BLOCCO DI TESTO:
La trasformazione digitale ha reso le identità il vero punto di accesso ai sistemi aziendali. Oggi tutto passa da lì: utenti, applicazioni, dati, processi.
Eppure, proprio su questo perimetro così critico, molte aziende hanno ancora una visione parziale: strumenti attivi, ma poca strategia; sicurezza percepita, ma scarsa capacità di reazione.
È qui che nasce il gap.
Il problema non è la tecnologia, ma come viene gestita
Piattaforme come Microsoft Entra ID sono solide e avanzate. Ma da sole non garantiscono protezione, continuità o resilienza.
Nella nostra esperienza, i problemi nascono quasi sempre da:
- configurazioni non allineate alle best practice
- assenza di controllo sulle modifiche
- gestione frammentata di ruoli e privilegi
- mancanza di una strategia di backup e ripristino
Il risultato è un sistema apparentemente funzionante, ma fragile.
E quando qualcosa accade — un errore, una modifica errata, una compromissione — l’impatto è immediato: accessi bloccati, operatività interrotta, perdita di controllo.
Il limite degli strumenti nativi (e perché non basta)
Le funzionalità integrate coprono una parte del problema, ma non sono pensate per garantire una reale continuità operativa:
- retention limitata
- backup incompleti delle configurazioni
- difficoltà nel ricostruire ruoli, gruppi e relazioni
- assenza di uno storico utilizzabile per analisi e recovery
Questo significa che, in caso di incidente reale, spesso non esiste un modo rapido e strutturato per tornare a uno stato sicuro.
Il vero valore: costruire resilienza sulle identità
È qui che si distingue l’approccio Criticalcase.
Non partiamo dalla tecnologia, ma dal rischio e dall’operatività del cliente.
L’obiettivo non è “avere un backup”, ma garantire la continuità del business anche in caso di incidente.

MATERIALE ESTRATTO:
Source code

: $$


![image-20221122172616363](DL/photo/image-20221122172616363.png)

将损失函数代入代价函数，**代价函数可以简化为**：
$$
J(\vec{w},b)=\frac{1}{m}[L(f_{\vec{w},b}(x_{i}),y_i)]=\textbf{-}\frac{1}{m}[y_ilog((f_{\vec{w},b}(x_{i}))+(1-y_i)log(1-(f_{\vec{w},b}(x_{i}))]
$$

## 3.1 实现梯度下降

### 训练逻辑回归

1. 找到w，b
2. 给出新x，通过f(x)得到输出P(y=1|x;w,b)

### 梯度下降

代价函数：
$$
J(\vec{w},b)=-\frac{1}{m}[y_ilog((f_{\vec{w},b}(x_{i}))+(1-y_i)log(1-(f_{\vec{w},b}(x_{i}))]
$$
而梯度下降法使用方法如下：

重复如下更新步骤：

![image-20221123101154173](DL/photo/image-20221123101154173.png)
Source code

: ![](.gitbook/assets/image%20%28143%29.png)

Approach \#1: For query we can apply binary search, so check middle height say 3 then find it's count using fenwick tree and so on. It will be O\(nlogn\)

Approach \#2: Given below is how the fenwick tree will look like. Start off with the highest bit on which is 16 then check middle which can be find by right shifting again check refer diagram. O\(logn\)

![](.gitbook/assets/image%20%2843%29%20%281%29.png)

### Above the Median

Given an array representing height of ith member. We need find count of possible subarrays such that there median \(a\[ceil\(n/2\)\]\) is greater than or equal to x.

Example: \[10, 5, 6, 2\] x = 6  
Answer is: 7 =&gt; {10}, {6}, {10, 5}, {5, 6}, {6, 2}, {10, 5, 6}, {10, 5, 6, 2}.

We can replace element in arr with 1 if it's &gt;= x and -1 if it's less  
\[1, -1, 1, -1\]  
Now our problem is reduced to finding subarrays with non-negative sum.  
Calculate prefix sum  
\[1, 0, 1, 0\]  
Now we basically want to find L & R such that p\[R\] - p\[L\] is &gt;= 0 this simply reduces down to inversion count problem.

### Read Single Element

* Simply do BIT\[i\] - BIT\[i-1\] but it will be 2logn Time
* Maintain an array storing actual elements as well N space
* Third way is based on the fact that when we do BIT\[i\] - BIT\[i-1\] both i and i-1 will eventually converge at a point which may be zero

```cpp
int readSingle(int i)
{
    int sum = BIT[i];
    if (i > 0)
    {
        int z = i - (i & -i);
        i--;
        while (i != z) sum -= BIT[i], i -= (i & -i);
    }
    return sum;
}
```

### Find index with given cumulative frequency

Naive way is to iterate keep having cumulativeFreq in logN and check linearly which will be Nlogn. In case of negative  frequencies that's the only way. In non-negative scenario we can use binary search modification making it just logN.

CONSEGNA 1: Nel testo sulla sicurezza delle identità, sostituisci "recovery" con "ripristino" e riscrivi il passo compreso tra "Le funzionalità integrate" e "uno stato sicuro.", estremi inclusi.
CONSEGNA 2: Prosegui il testo sulla sicurezza delle identità a partire dalla sua ultima frase.

RISULTATO 1:
Le funzionalità integrate coprono una parte del problema, ma non sono pensate per garantire una reale continuità operativa:
- retention limitata
- backup incompleti delle configurazioni
- difficoltà nel ricostruire ruoli, gruppi e relazioni
- assenza di uno storico utilizzabile per analisi e ripristino
Questo significa che, in caso di incidente reale, spesso non esiste un modo rapido e strutturato per tornare a uno stato sicuro.

RISULTATO 2:
Come lavora Criticalcase
| 1. Partiamo dal contesto reale |
| Analizziamo l’ambiente del cliente per capire: ➜ dove sono le criticità ➜ quali identità sono davvero “business critical” ➜ quali configurazioni possono generare rischio ➜ come sono gestiti accessi e privilegi |
| 2. Disegniamo una strategia su misura |
| Costruiamo un modello che include: ➜ protezione completa di identità e configurazioni ➜ policy di backup coerenti con il rischio reale ➜ modelli di recovery veloci e testati ➜ integrazione con ambienti ibridi e multicloud |
| 3. Integriamo la tecnologia nel modo corretto |
| Soluzioni come Veeam Data Cloud diventano un abilitatore: ➜ vengono inserite in un’architettura coerente ➜ configurate per garantire consistenza e affidabilità ➜ allineate agli obiettivi di continuità del cliente |
| 4. Garantiamo gestione e continuità nel tempo |
| Il valore non è solo nel progetto iniziale: ➜ monitoriamo l’ambiente ➜ supportiamo il team IT ➜ adattiamo la strategia nel tempo ➜ manteniamo il sistema sempre pronto al recovery ➜ assistenza H24 |
La differenza si vede quando serve davvero
| Senza un approccio strutturato: |
| ➜ un errore diventa un blocco operativo ➜ un attacco diventa una crisi ➜ un ripristino diventa un lavoro manuale lungo e incerto |
| Con Criticalcase: |
| ➜ le anomalie vengono identificate rapidamente ➜ il ripristino è mirato e veloce ➜ l’impatto sul business è minimo ➜ il controllo resta sempre nelle mani dell’azienda |
Non si tratta di backup, ma di continuità
Il punto non è salvare i dati. Il punto è essere in grado di ripartire subito, senza compromettere il business.
Per farlo servono:
- strategia
- competenze
- gestione operativa
- tecnologia integrata nel modo corretto
Il punto chiave
Le identità sono oggi il perimetro più critico da proteggere.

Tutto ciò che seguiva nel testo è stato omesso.